To reveal the correlation between immunotherapy response score and TICs, we used the CIBERSORT algorithm to analyze the proportion of infiltrating immune subpopulations in melanoma tissues and constructed the expression profiles of 22 immune cells in these samples (Fig. 4A). We explored the relationship between immune cells using Pearson correlation analysis (Fig. 4B). Next, we assessed whether a difference existed in the expression of immune cells between the high and low scores of immunotherapy responses. The analysis showed differences in the naive B cells, CD8 + T cells, gamma/delta T cells, monocytes, and plasma cells in the samples of patients with melanoma between the high- and low-score groups of anti-PD1 immunotherapy response (P < 0.05) (Fig. 4C). As shown in the previous correlation analysis of immune cells, CD8 + T cells and gamma/delta T cells were positively correlated. Subsequently, we discussed the expression characteristics of common immune checkpoint genes based on the high and low scores of immunotherapy responses. We found that most immune checkpoint genes were highly expressed in patients with melanoma in the low-score group (P < 0.05) (Fig. 4D). This indicated that the more sensitive the patient's anti-PD1 immunotherapy, the higher the expression of immune checkpoint genes.
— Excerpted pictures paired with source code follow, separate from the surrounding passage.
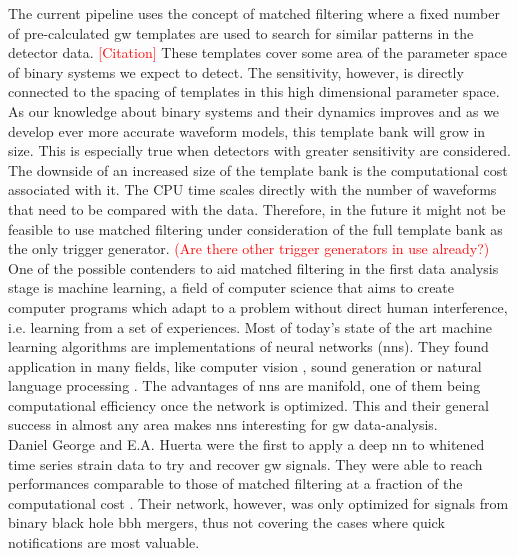 The current pipeline uses the concept of matched filtering where a fixed number of pre-calculated \gls{gw} templates are used to search for similar patterns in the detector data. \textcolor{red}{[Citation]} These templates cover some area of the parameter space of binary systems we expect to detect. The sensitivity, however, is directly connected to the spacing of templates in this high dimensional parameter space. As our knowledge about binary systems and their dynamics improves and as we develop ever more accurate waveform models, this template bank will grow in size. This is especially true when detectors with greater sensitivity are considered. The downside of an increased size of the template bank is the computational cost associated with it. The CPU time scales directly with the number of waveforms that need to be compared with the data. Therefore, in the future it might not be feasible to use matched filtering under consideration of the full template bank as the only trigger generator. \textcolor{red}{(Are there other trigger generators in use already?)}\\
One of the possible contenders to aid matched filtering in the first data analysis stage is machine learning, a field of computer science that aims to create computer programs which adapt to a problem without direct human interference, i.e. learning from a set of experiences. Most of today's state of the art machine learning algorithms are implementations of neural networks (\gls{nns}). They found application in many fields, like computer vision \cite{ILSVRC15}, sound generation or natural language processing \cite{natural_language_processing}. The advantages of \gls{nns} are manifold, one of them being computational efficiency once the network is optimized. This and their general success in almost any area makes \gls{nns} interesting for \gls{gw} data-analysis.\\
Daniel George and E.A. Huerta were the first to apply a deep \gls{nn} to whitened time series strain data to try and recover \gls{gw} signals. They were able to reach performances comparable to those of matched filtering at a fraction of the computational cost \cite{original_deep_filtering}. Their network, however, was only optimized for signals from binary black hole \gls{bbh} mergers, thus not covering the cases where quick notifications are most valuable.\\

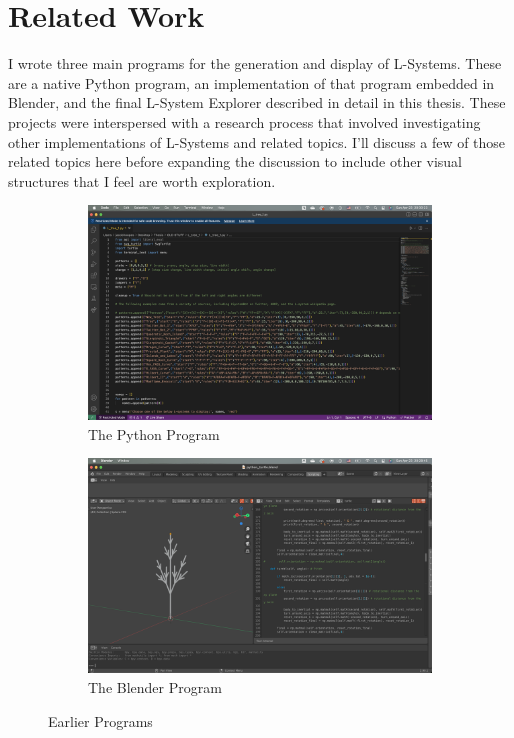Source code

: \documentclass[12pt,twoside]{reedthesis}
\begin{document}
\section{Related Work}
	I wrote three main programs for the generation and display of L-Systems. These are a native Python program, an implementation of that program embedded in Blender, and the final L-System Explorer described in detail in this thesis. These projects were interspersed with a research process that involved investigating other implementations of L-Systems and related topics. I'll discuss a few of those related topics here before expanding the discussion to include other visual structures that I feel are worth exploration.
	
	
	\begin{figure}[h]
	\centering
	\begin{subfigure}{0.475\linewidth}
		\centering
		\includegraphics[width=\linewidth]{Images/PythonImage}
		\caption{The Python Program}
		\label {PythonProgram}
	\end{subfigure}%
	\hfill
	\begin{subfigure}{0.475\linewidth}
		\centering
		\includegraphics[width=\linewidth]{Images/BlenderImage}
		\caption{The Blender Program}
		\label {BlenderProgram}
	\end{subfigure}
	\caption{Earlier Programs}
	\label{EarlierPrograms}
	\end{figure}
\end{document}

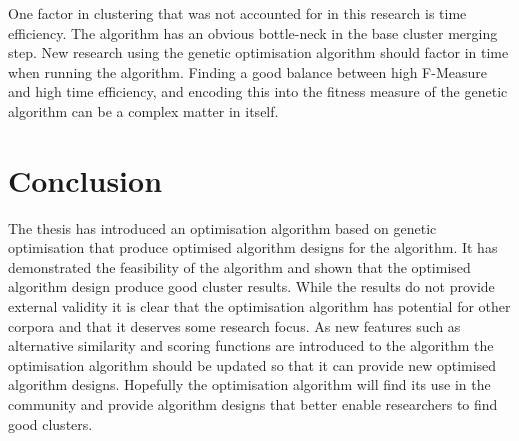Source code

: One factor in clustering that was not accounted for in this research is time efficiency. The \CTC algorithm has an obvious bottle-neck in the base cluster merging step. New research using the genetic optimisation algorithm should factor in time when running the algorithm. Finding a good balance between high F-Measure and high time efficiency, and encoding this into the fitness measure of the genetic algorithm can be a complex matter in itself.

\section{Conclusion}
The thesis has introduced an optimisation algorithm based on genetic optimisation that produce optimised algorithm designs for the \CTC algorithm. It has demonstrated the feasibility of the algorithm and shown that the optimised algorithm design produce good cluster results. While the results do not provide external validity it is clear that the optimisation algorithm has potential for other corpora and that it deserves some research focus. As new features such as alternative similarity and scoring functions are introduced to the \CTC algorithm the optimisation algorithm should be updated so that it can provide new optimised algorithm designs. Hopefully the optimisation algorithm will find its use in the community and provide algorithm designs that better enable researchers to find good clusters.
Value of immunotherapy response scores in other tumors based on the model
Although our model played a significant role in predicting the response of patients with melanoma to anti-PD1 immunotherapy, whether this model was applicable to other tumors was not clear. We obtained the renal cell carcinoma dataset GSE67501 containing anti-PD1 immunotherapy response information from the GEO database to disclose the role of this model in other tumors. We scored the immunotherapy response to renal cell carcinoma based on the established model algorithm. The ROC curve analysis showed that the AUC of the immunotherapy response score in this dataset was 0.679 (Fig. 4E). Despite no significant difference in the immunotherapy scores between the actual immunotherapy response–sensitive and insensitive groups, the immunotherapy response scores in the immunotherapy-sensitive groups showed a lower trend, which was consistent with our previous results (Fig. 4F). This suggested that our model played a role in predicting renal cell carcinoma immunotherapy response, which provided a reference for selecting immunotherapy options for patients with renal cell carcinoma.